The predictive ability of the statistical models evaluated using
measures of calibration (concerned with agreement between the predicted
probabilities of the outcome and the observed proportions of the
outcome) and discrimination (how well the model can differentiate
between patients with high and low risk) was evident in four and six
out of 11 studies respectively. Of the four studies to report
calibration, two used the Hosmer-Lemeshow (H-L) test with Kim et al.,
reporting good calibration with a result of p=0.44 and Rubio-Alvarez et
al., failing to report a result. However, Hosmer-Lemeshow test is not
recommended for calibration assessment due to poor interpretation as it
does not provide a direction or magnitude of the miscalibration and has
limited power in small samples. Biguzzi presented a calibration plot
demonstrating overall good performance, however, there was inadequate
information relating to curve development. Ahmadzia et al., report
calibration plots and association between predicted probability of
transfusion and observed incidence in deciles of the risk score
distribution. However, the authors have not reported, at the very least,
a Hosmer-Lemeshow test nor demonstrated a suitable calibration
plot.14 The calibration plots are described as curves
but only display a point for each decile with no 95% confidence
intervals. Ideally the calibration slope should be reported along with a
calibration curve demonstrating the non-parametric relationship between
observed outcome and predicted risk.28 Discrimination
was reported as the area under the receiver operator curve (AUC) where 1
is perfect discrimination and 0.5 is no better than a coin toss. The AUC
ranged from 0.70 to 0.9 across all studies as shown in Table 2.

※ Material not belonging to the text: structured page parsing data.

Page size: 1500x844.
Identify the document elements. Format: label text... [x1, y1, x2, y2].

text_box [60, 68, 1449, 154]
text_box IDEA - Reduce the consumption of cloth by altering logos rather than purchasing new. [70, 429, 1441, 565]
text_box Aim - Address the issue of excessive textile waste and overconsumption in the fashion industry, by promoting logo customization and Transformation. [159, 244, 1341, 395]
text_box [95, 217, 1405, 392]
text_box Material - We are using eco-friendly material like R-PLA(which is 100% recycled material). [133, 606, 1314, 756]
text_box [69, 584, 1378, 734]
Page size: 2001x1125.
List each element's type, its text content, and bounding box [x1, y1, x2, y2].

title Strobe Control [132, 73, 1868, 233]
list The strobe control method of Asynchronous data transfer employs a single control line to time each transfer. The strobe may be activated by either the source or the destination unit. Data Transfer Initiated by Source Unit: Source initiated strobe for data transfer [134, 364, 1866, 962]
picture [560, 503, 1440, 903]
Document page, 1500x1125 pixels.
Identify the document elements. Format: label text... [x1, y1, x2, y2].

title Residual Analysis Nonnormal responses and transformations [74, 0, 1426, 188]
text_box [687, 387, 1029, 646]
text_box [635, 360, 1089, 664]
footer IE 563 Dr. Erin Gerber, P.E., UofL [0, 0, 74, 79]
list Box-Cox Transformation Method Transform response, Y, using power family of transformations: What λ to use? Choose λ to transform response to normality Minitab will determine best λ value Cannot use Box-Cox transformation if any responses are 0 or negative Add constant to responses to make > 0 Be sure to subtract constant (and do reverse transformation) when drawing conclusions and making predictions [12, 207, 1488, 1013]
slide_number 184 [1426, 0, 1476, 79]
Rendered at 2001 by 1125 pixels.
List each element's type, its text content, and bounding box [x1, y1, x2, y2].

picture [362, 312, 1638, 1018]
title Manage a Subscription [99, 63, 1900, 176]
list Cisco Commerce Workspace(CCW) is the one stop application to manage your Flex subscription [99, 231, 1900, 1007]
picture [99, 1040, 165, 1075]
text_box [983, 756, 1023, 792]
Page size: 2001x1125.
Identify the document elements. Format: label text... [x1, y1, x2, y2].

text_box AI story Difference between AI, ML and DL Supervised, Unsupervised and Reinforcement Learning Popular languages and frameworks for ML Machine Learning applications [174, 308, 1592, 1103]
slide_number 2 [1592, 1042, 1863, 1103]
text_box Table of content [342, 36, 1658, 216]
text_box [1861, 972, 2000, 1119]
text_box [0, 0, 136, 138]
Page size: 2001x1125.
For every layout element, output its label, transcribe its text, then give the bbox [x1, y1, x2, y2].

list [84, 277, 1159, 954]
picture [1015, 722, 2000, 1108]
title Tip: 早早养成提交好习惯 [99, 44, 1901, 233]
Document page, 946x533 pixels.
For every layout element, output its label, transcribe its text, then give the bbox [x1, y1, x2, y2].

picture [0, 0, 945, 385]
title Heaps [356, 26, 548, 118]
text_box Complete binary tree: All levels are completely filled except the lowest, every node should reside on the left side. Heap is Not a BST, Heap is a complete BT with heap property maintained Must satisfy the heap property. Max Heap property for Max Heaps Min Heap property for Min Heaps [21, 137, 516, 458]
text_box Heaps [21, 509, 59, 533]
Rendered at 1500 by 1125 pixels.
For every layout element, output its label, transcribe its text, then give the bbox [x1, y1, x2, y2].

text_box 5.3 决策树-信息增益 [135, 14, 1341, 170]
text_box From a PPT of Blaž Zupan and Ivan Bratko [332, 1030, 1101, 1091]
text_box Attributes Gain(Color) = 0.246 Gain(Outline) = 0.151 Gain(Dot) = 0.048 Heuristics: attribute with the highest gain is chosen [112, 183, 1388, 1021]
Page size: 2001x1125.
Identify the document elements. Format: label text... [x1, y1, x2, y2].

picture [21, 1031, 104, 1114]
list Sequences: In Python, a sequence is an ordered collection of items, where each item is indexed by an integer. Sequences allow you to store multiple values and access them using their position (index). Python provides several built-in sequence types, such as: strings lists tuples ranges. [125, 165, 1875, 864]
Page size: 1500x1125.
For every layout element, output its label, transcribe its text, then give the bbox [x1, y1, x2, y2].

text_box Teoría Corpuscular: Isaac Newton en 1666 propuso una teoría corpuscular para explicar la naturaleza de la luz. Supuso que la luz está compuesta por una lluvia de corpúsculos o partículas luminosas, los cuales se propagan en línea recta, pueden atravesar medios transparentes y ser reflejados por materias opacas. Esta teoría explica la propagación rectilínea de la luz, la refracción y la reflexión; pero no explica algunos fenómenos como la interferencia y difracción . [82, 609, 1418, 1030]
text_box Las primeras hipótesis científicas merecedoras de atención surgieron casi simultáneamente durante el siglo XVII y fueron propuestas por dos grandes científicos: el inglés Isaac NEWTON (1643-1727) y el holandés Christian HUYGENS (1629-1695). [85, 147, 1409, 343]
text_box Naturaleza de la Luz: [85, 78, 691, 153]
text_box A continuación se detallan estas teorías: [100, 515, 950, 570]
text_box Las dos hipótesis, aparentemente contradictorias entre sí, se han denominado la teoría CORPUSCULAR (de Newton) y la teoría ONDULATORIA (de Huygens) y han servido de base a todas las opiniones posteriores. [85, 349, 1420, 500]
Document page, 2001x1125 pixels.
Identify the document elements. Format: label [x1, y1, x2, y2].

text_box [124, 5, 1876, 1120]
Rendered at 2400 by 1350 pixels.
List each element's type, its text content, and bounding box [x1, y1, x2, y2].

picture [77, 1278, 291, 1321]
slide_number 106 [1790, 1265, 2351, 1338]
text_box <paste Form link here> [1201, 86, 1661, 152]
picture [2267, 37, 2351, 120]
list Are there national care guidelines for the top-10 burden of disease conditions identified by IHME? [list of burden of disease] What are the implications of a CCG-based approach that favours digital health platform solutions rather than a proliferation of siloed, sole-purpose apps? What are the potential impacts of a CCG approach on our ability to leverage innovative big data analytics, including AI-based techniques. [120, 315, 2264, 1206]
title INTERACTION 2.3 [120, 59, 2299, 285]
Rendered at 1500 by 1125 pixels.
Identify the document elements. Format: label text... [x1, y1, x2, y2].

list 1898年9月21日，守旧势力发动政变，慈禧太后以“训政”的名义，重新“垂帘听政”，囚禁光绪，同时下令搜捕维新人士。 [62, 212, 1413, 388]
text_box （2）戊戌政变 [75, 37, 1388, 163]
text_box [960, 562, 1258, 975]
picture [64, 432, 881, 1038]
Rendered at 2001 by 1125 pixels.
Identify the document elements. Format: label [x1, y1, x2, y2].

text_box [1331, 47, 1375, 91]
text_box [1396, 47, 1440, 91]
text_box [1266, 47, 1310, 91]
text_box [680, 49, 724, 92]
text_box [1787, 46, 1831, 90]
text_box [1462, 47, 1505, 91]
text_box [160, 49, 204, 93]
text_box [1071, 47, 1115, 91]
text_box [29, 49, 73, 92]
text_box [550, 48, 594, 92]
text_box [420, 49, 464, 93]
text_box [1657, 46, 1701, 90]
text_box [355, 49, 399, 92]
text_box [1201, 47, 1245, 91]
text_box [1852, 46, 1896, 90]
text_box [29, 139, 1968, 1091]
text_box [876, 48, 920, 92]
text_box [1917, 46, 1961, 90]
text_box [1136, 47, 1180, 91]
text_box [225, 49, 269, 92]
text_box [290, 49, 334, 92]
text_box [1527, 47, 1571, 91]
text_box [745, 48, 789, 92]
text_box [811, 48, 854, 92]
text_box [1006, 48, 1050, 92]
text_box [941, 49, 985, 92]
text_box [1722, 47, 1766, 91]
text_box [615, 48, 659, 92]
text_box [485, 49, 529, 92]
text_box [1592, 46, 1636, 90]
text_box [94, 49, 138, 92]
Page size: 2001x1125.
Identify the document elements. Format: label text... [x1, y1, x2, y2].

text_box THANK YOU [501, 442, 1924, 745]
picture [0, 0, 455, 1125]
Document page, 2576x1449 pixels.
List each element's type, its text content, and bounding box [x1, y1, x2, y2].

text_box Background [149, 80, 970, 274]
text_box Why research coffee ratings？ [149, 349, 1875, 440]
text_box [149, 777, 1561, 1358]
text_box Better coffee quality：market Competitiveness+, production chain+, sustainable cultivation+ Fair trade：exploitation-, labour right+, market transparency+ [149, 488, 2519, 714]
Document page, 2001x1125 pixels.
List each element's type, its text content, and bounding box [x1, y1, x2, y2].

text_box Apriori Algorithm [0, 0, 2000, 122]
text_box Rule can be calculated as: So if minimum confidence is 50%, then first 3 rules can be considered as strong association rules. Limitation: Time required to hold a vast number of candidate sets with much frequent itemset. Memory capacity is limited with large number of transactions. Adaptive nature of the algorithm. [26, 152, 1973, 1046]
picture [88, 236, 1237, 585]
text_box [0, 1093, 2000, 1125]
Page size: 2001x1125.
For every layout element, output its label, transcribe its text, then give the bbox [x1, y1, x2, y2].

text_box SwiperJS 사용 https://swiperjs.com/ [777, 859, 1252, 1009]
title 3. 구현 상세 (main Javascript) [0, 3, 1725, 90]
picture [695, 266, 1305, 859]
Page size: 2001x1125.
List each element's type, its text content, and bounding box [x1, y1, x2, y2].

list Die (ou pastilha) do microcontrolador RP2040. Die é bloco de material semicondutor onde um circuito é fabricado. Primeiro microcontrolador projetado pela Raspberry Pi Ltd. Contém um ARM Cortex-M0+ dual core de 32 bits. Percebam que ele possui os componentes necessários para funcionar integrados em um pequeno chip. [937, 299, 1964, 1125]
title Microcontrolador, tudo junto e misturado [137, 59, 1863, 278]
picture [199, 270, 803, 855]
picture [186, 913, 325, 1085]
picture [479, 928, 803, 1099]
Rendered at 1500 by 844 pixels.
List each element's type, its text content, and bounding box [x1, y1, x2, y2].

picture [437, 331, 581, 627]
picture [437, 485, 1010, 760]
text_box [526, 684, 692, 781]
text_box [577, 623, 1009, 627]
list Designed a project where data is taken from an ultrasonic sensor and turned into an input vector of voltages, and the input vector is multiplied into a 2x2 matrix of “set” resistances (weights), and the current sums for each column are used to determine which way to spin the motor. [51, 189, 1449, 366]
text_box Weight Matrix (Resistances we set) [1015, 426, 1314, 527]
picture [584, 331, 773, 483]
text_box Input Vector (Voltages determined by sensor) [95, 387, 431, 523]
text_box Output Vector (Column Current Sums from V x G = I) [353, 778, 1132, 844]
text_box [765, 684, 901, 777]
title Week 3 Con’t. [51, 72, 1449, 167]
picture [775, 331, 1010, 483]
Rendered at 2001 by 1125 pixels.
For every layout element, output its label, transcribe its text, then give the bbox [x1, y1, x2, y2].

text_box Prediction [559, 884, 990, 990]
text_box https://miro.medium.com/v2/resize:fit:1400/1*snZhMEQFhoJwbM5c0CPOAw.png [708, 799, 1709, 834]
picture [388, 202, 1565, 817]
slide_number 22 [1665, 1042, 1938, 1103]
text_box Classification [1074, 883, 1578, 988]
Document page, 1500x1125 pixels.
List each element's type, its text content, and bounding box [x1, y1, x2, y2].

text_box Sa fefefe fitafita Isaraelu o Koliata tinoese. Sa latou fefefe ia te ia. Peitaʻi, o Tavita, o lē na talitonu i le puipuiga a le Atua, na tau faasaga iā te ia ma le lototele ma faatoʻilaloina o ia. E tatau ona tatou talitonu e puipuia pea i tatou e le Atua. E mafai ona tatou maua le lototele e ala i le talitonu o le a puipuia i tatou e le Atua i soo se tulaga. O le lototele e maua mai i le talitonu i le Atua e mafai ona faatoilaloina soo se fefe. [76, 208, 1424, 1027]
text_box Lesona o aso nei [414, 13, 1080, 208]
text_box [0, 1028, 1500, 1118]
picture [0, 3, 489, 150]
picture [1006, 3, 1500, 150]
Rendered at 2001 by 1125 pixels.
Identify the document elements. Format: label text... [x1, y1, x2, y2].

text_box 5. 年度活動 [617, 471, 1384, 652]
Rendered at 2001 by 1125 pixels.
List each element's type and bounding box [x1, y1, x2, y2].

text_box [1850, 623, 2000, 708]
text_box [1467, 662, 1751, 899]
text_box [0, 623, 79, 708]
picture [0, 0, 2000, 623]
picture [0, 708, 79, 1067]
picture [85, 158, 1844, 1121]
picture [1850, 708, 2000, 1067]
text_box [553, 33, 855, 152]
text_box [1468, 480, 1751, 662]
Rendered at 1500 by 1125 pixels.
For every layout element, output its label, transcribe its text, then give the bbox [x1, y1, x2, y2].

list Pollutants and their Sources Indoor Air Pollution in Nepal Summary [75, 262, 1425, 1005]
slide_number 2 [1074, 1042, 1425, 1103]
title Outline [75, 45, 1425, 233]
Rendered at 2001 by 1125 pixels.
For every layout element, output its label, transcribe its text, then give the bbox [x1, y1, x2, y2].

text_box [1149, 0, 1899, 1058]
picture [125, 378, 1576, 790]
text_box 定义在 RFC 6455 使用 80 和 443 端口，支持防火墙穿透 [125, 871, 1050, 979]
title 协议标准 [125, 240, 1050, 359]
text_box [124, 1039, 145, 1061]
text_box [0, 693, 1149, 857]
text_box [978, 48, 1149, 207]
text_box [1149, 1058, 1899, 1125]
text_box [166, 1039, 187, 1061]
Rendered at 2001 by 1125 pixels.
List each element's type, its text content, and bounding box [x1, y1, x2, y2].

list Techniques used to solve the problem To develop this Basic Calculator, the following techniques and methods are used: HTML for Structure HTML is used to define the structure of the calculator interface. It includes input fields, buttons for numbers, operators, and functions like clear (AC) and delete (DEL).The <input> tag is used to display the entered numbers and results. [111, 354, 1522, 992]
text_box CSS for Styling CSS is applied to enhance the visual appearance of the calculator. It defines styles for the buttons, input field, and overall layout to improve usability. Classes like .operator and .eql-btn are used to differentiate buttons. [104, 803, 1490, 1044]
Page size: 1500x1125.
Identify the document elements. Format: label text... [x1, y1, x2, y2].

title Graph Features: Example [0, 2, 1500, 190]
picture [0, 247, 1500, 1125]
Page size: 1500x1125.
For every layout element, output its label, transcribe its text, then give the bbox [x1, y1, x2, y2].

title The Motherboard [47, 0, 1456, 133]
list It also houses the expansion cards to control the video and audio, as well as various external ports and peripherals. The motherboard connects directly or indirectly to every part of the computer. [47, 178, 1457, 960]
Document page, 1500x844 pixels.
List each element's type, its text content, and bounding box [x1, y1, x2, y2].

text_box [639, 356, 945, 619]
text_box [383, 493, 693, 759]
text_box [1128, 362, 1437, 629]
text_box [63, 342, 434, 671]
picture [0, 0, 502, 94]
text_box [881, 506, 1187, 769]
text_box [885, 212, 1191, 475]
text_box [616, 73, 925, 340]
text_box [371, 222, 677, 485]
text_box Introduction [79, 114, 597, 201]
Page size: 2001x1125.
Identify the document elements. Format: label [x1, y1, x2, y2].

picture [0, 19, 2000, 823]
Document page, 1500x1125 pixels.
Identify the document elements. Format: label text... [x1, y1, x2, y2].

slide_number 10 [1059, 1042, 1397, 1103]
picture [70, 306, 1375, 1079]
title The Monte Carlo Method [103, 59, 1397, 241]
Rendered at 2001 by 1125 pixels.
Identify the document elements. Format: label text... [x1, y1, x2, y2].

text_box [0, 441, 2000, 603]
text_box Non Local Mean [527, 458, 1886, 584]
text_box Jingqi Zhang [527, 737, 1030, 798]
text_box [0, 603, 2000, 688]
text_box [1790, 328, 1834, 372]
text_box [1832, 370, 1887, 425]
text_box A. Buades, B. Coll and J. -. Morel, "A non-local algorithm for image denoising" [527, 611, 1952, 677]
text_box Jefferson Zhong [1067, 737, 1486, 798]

Of 11 studies, four presented validated models deemed by their primary
study authors as ready for use in clinical
practice.14,18,19,22 Ahmadzia et al., present an
online risk calculator developed in patients who underwent CS and
Dunkerton et al., presented a decision tree based on Hothorn et al’s
non-parametric recursive partitioning algorithm also developed in women
who underwent a CS. Kim et al., presented a scoring system developed in
women with placenta praevia and Rubio-Alvarez et al., present an Excel™
risk tool developed in women vaginally delivering singletons. However,
Ahmadzia et al and Dunkerton et al did not externally validate their
models – an important requirement before use in clinical
practice.29 The discriminatory performance on external
validation for Kim et al and for Rubio-Alvarez et al models were good
with AUCs of 0.88 and 0.83 respectively.